In the same 1:100 leverage, we can also find out what the margin requirement is. If you can get 100 USD for a 1 USD deposit, this means that the margin requirement is 1% – 1/100. So, if you want to have, say, a trade worth of 100,000 USD, you should have at least 1,000 USD on your account.
But here lies a danger as well that you need to know when you learn Forex trading: the probable losses increase the same way profits increase. And more importantly, as your trade continues to bring losses to your account, you gradually run out of the account balance. At some point, you will hit zero balance, which is when the broker either requires you to pay up for the lost money or it automatically closes the trade to avoid a negative balance.
This is why using the moderate levels of leverage is the safest way to go, especially when you’re new in the trading game and cannot really offset the overwhelming dangers of the market.
Day trading vs. carry trading
The next important aspect of Forex trading to discuss here is the time period in which you can interact with the market, as well as the FX swap for dummies. First off, the foreign exchange market operates during the working days, from Monday till Friday. Saturdays and Sundays are officially inactive.
As for the strategies associated with a time period, you can either engage in day trading or carry trading. Day trading is when you open a trade on one day and close it on the same day. This is obviously a short-time trading strategy that is more dependent on rapid price fluctuations.
When it comes to carry trading, the trades last longer than a single day. These trades are also known as rollover trades, and they’re more similar to investments that aren’t really focused on small-time fluctuations, rather they take the full advantage of fundamental analysis and meticulous economic calculations over a long period of time.
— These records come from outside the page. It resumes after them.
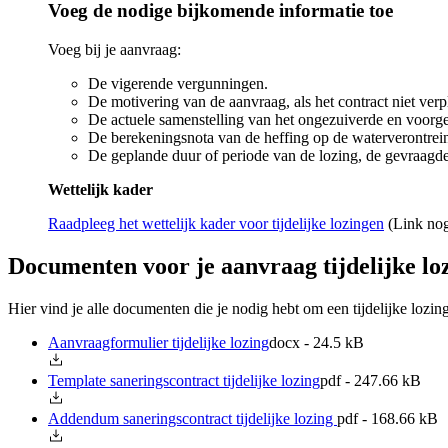
Voeg de nodige bijkomende informatie toe
Voeg bij je aanvraag:
De vigerende vergunningen.
De motivering van de aanvraag, als het contract niet verp
De actuele samenstelling van het ongezuiverde en voorge
De berekeningsnota van de heffing op de waterverontreinig
De geplande duur of periode van de lozing, de gevraagde 
Wettelijk kader
Raadpleeg het wettelijk kader voor tijdelijke lozingen
(Link nog
Documenten voor je aanvraag tijdelijke lo
Hier vind je alle documenten die je nodig hebt om een tijdelijke lozi
Aanvraagformulier tijdelijke lozing
docx - 24.5 kB
Template saneringscontract tijdelijke lozing
pdf - 247.66 kB
Addendum saneringscontract tijdelijke lozing
pdf - 168.66 kB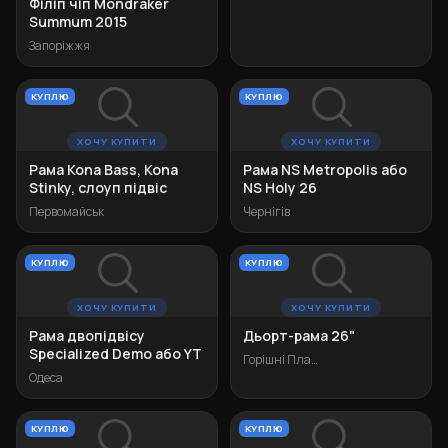
Філіп чіп Mondraker
Summum 2015
Запоріжжя
КУПЛЮ
КУПЛЮ
ХОЧУ КУПИТИ
ХОЧУ КУПИТИ
Рама Kona Bass, Kona
Рама NS Metropolis або
Stinky, слоуп підвіс
NS Holy 26
Первомайськ
Чернігів
КУПЛЮ
КУПЛЮ
ХОЧУ КУПИТИ
ХОЧУ КУПИТИ
Рама двопідвісу
Дьорт-рама 26"
Specialized Demo або YT
Горішні Плавні
Одеса
КУПЛЮ
КУПЛЮ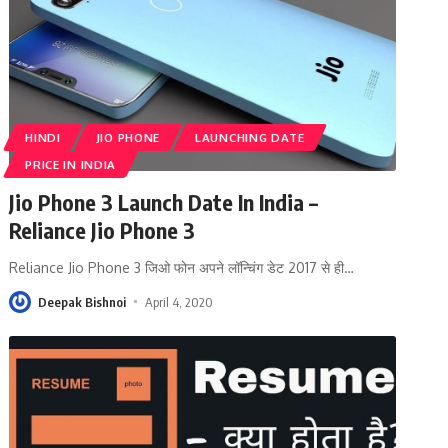
HINDI
JIO PHONE
LAUNCHING DATE
PRICE IN INDIA
Jio Phone 3 Launch Date In India –
Reliance Jio Phone 3
Reliance Jio Phone 3 जिओ फोन अपने लॉन्चिंग डेट 2017 से ही
…
Deepak Bishnoi
April 4, 2020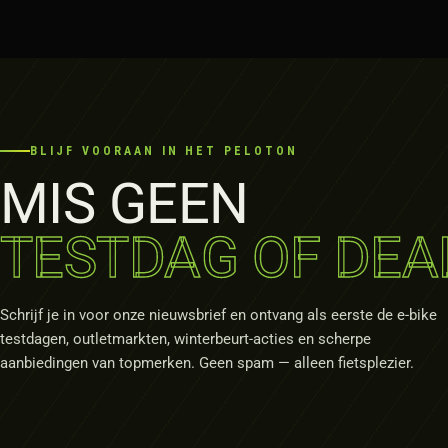
BLIJF VOORAAN IN HET PELOTON
MIS GEEN
TESTDAG OF DEA
Schrijf je in voor onze nieuwsbrief en ontvang als eerste de e-bike
testdagen, outletmarkten, winterbeurt-acties en scherpe
aanbiedingen van topmerken. Geen spam — alleen fietsplezier.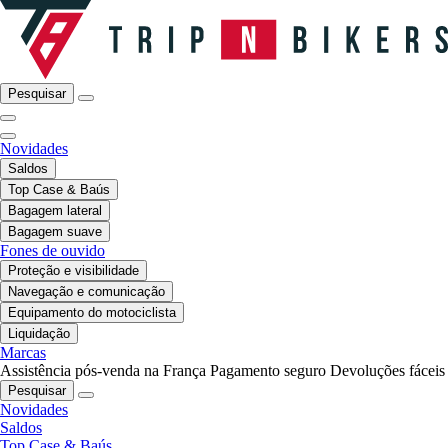
Pesquisar
Novidades
Saldos
Top Case & Baús
Bagagem lateral
Bagagem suave
Fones de ouvido
Proteção e visibilidade
Navegação e comunicação
Equipamento do motociclista
Liquidação
Marcas
Assistência pós-venda na França
Pagamento seguro
Devoluções fáceis
Pesquisar
Novidades
Saldos
Top Case & Baús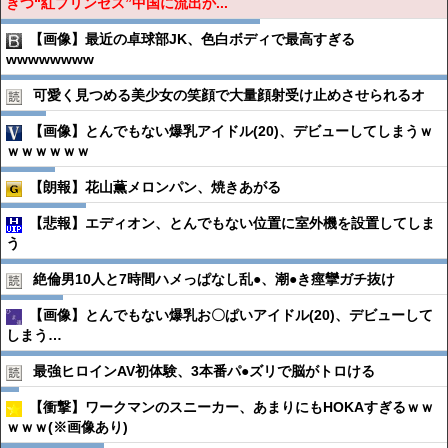
きつ“紅プリンセス”中国に流出か...
【画像】最近の卓球部JK、色白ボディで最高すぎる
wwwwwwww
可愛く見つめる美少女の笑顔で大量顔射受け止めさせられるオ
【画像】とんでもない爆乳アイドル(20)、デビューしてしまうｗ
ｗｗｗｗｗｗ
【朗報】花山薫メロンパン、焼きあがる
【悲報】エディオン、とんでもない位置に室外機を設置してしま
う
絶倫男10人と7時間ハメっぱなし乱●︎、潮●︎き痙攣ガチ抜け
【画像】とんでもない爆乳お〇ぱいアイドル(20)、デビューして
しまう…
最強ヒロインAV初体験、3本番パ●︎ズリで脳がトロける
【衝撃】ワークマンのスニーカー、あまりにもHOKAすぎるｗｗ
ｗｗｗ(※画像あり)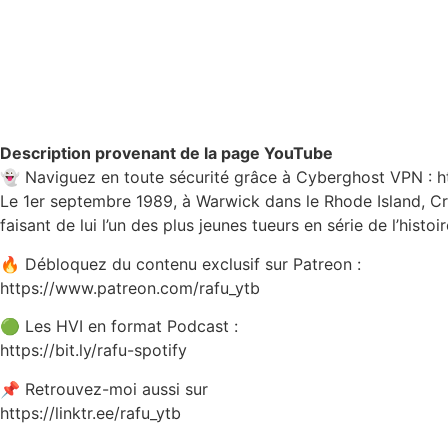
Description provenant de la page YouTube
👻 Naviguez en toute sécurité grâce à Cyberghost VPN :
Le 1er septembre 1989, à Warwick dans le Rhode Island, Cra
faisant de lui l’un des plus jeunes tueurs en série de l’histoi
🔥 Débloquez du contenu exclusif sur Patreon :
https://www.patreon.com/rafu_ytb
🟢 Les HVI en format Podcast :
https://bit.ly/rafu-spotify
📌 Retrouvez-moi aussi sur
https://linktr.ee/rafu_ytb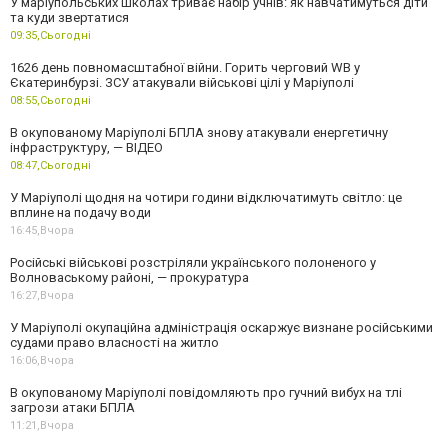
У маріупольських школах триває набір учнів: як навчатимуться діти
та куди звертатися
09:35,
Сьогодні
1626 день повномасштабної війни. Горить черговий WB у
Єкатеринбурзі. ЗСУ атакували військові цілі у Маріуполі
08:55,
Сьогодні
В окупованому Маріуполі БПЛА знову атакували енергетичну
інфраструктуру, — ВІДЕО
08:47,
Сьогодні
У Маріуполі щодня на чотири години відключатимуть світло: це
вплине на подачу води
16:45,
Вчора
Російські військові розстріляли українського полоненого у
Волноваському районі, — прокуратура
16:27,
Вчора
У Маріуполі окупаційна адміністрація оскаржує визнане російськими
судами право власності на житло
16:06,
Вчора
В окупованому Маріуполі повідомляють про гучний вибух на тлі
загрози атаки БПЛА
11:21,
Вчора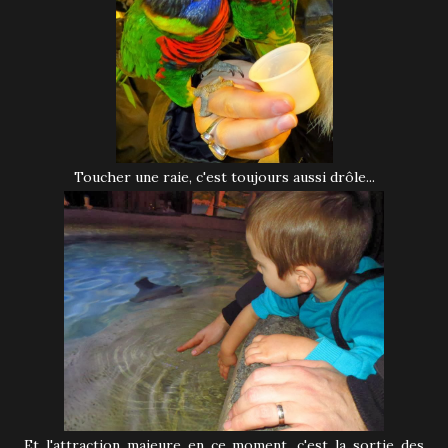
Toucher une raie, c'est toujours aussi drôle...
Et l'attraction majeure en ce moment, c'est la sortie des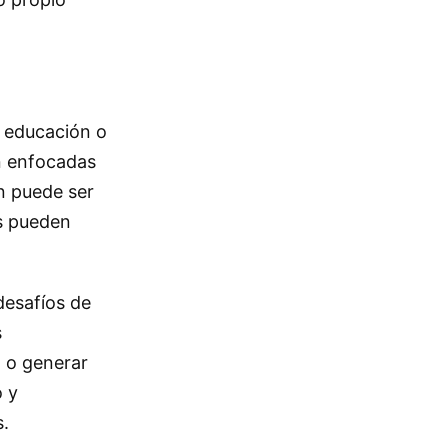
a educación o
an enfocadas
n puede ser
os pueden
desafíos de
s
 o generar
o y
s.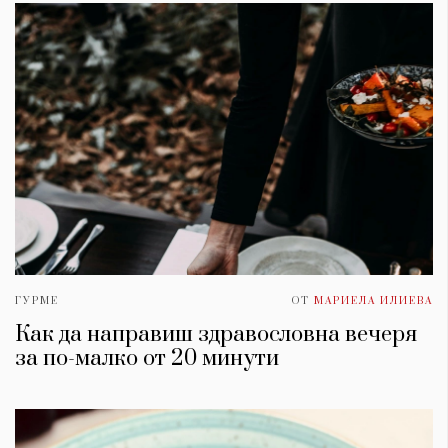
ГУРМЕ
ОТ
МАРИЕЛА ИЛИЕВА
Как да направиш здравословна вечеря
за по-малко от 20 минути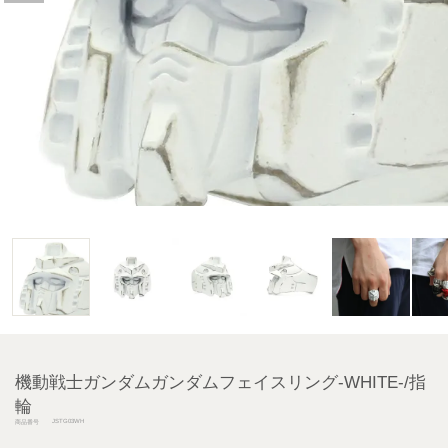
機動戦士ガンダムガンダムフェイスリング-WHITE-/指
輪
JSTG03WH
商品番号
Now, we have mentioned swaps in this guide of Forex for new beginners. A swap is the interest rate charge that applies to overnight trades. As you may or may not know, every currency has its own interest rate that is regulated by the country’s central bank. And when choosing one particular pair, the two interest rates are almost always different from each other.
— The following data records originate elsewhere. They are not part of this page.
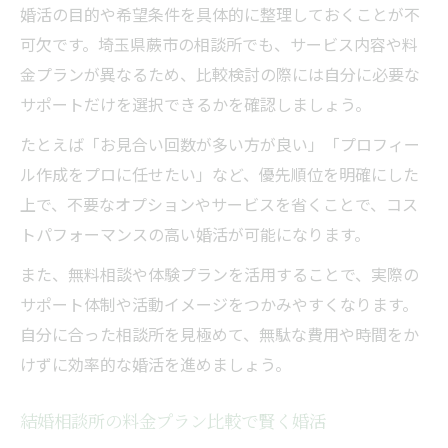
婚活の目的や希望条件を具体的に整理しておくことが不
可欠です。埼玉県蕨市の相談所でも、サービス内容や料
金プランが異なるため、比較検討の際には自分に必要な
サポートだけを選択できるかを確認しましょう。
たとえば「お見合い回数が多い方が良い」「プロフィー
ル作成をプロに任せたい」など、優先順位を明確にした
上で、不要なオプションやサービスを省くことで、コス
トパフォーマンスの高い婚活が可能になります。
また、無料相談や体験プランを活用することで、実際の
サポート体制や活動イメージをつかみやすくなります。
自分に合った相談所を見極めて、無駄な費用や時間をか
けずに効率的な婚活を進めましょう。
結婚相談所の料金プラン比較で賢く婚活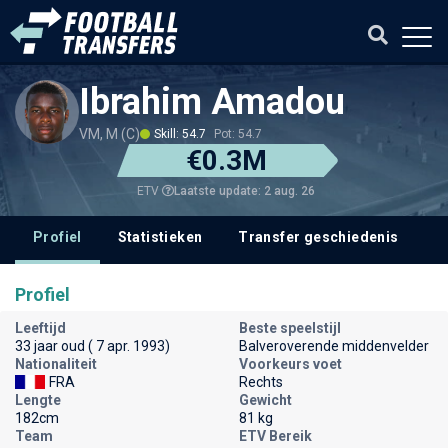
Ibrahim Amadou
VM, M (C)
Skill: 54.7
Pot: 54.7
€0.3M
Laatste update: 2 aug. 26
ETV
Profiel
Statistieken
Transfer geschiedenis
V
Profiel
Leeftijd
Beste speelstijl
33 jaar oud ( 7 apr. 1993)
Balveroverende middenvelder
Nationaliteit
Voorkeurs voet
FRA
Rechts
Lengte
Gewicht
182cm
81 kg
Team
ETV Bereik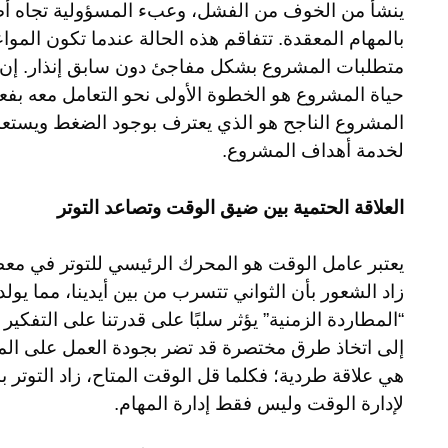
ينشأ من الخوف من الفشل، وعبء المسؤولية تجاه أص
بالمهام المعقدة. تتفاقم هذه الحالة عندما تكون المواعيد
متطلبات المشروع بشكل مفاجئ دون سابق إنذار. إن إ
حياة المشروع هو الخطوة الأولى نحو التعامل معه بفعالي
المشروع الناجح هو الذي يعترف بوجود الضغط ويستعد 
لخدمة أهداف المشروع.
العلاقة الحتمية بين ضيق الوقت وتصاعد التوتر
يعتبر عامل الوقت هو المحرك الرئيسي للتوتر في معظم
زاد الشعور بأن الثواني تتسرب من بين أيدينا، مما يولد
“المطاردة الزمنية” يؤثر سلبًا على قدرتنا على التفكي
إلى اتخاذ طرق مختصرة قد تضر بجودة العمل على المدى
هي علاقة طردية؛ فكلما قل الوقت المتاح، زاد التوتر
لإدارة الوقت وليس فقط إدارة المهام.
If the interest rate of a bought currency is higher than a sold currency, the broker will actually credit the swap to your account. Conversely, if the interest rate is lower for the bought currency, then you’ll have to pay for the interest rate difference.
A step by step Forex guide for dummies
As we have already established, Forex is by far the biggest trading market in the world right now. Therefore, it’s no wonder that millions of people are trading lots of different currency pairs every single day, resulting in a capital flow of trillions of dollars.
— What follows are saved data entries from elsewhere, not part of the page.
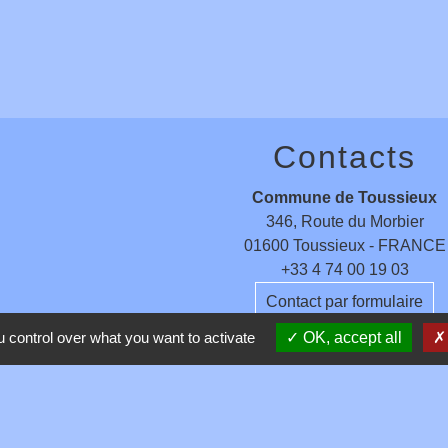
Contacts
Commune de Toussieux
346, Route du Morbier
01600 Toussieux - FRANCE
+33 4 74 00 19 03
Contact par formulaire
 control over what you want to activate
OK, accept all
entions légales
-
Politique de confidentialité
-
Accessibilité
-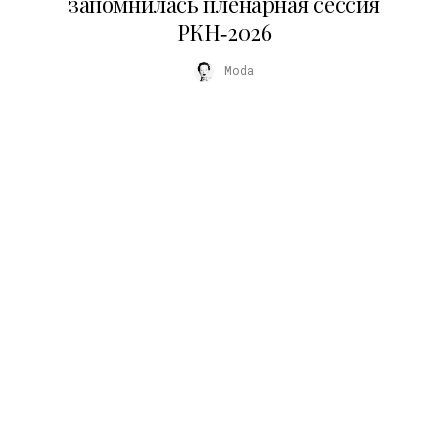
запомнилась пленарная сессия
РКН‑2026
Moda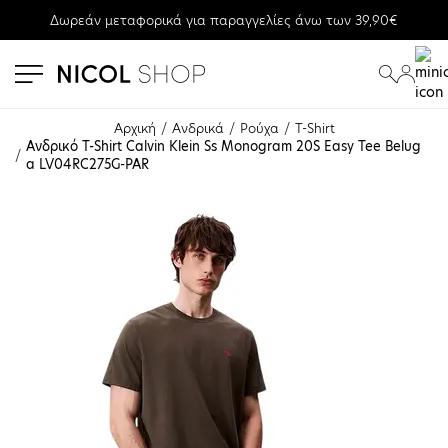
Δωρεάν μεταφορικά για παραγγελίες άνω των 39,90€
se menu
submenu
submenu
Αρχική
Ανδρικά
Ρούχα
T-Shirt
Ανδρικό T-Shirt Calvin Klein Ss Monogram 20S Easy Tee Belug
a LV04RC275G-PAR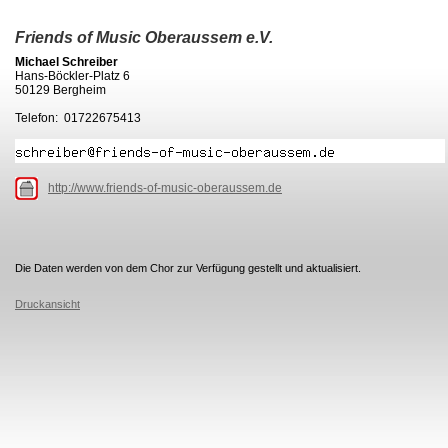
Friends of Music Oberaussem e.V.
Michael Schreiber
Hans-Böckler-Platz 6
50129 Bergheim
Telefon: 01722675413
http://www.friends-of-music-oberaussem.de
Die Daten werden von dem Chor zur Verfügung gestellt und aktualisiert.
Druckansicht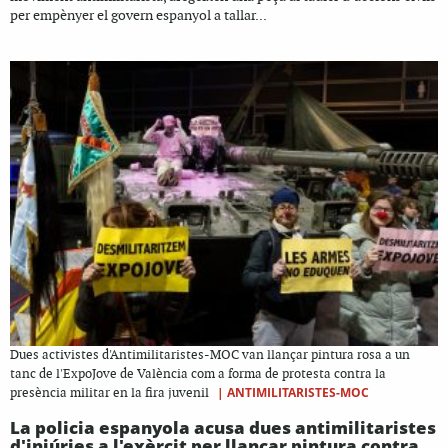
per empènyer el govern espanyol a tallar...
Dues activistes d'Antimilitaristes-MOC van llançar pintura rosa a un
tanc de l'ExpoJove de València com a forma de protesta contra la
|
ANTIMILITARISTES-MOC
presència militar en la fira juvenil
La policia espanyola acusa dues antimilitaristes
d'injúries a l'exèrcit per llançar pintura contra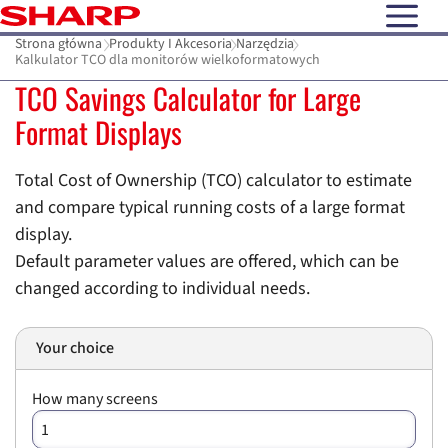
open N
Strona główna
Produkty I Akcesoria
Narzędzia
Kalkulator TCO dla monitorów wielkoformatowych
TCO Savings Calculator for Large
Format Displays
Total Cost of Ownership (TCO) calculator to estimate
and compare typical running costs of a large format
display.
Default parameter values are offered, which can be
changed according to individual needs.
Your choice
How many screens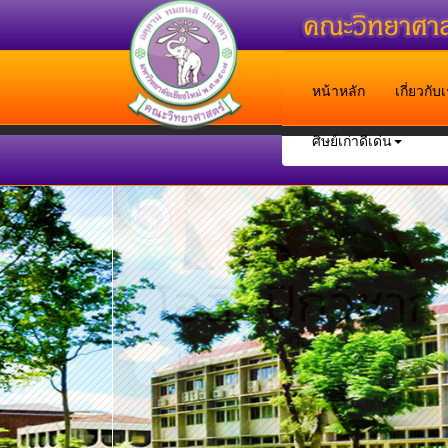
หน้าหลัก
เกี่ยวกั
ศิษย์เก่าดีเด่น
What is the Forex market? It is a financial sector that brings together all 180 global currencies that people buy and sell. The most important element that determines the fate of people’s trades is the price of a currency pair, also known as the exchange rate.
We have discovered that if the price of your pair goes in your favorable direction, you will earn a profit at the end of the trade. Conversely, you will lose should the market go against your predictions.
There were many important elements that we have uncovered in this guide of Forex trading for beginners. The ultimate conclusion of our article is this: Forex trading is a very intricate and risky form of financial endeavor. The only reasonable way to engage in it if you improve your knowledge and hone your skills in it. And even then the risks won’t go away; it’s just you’ll be much more profitable and be exposed to fewer losses.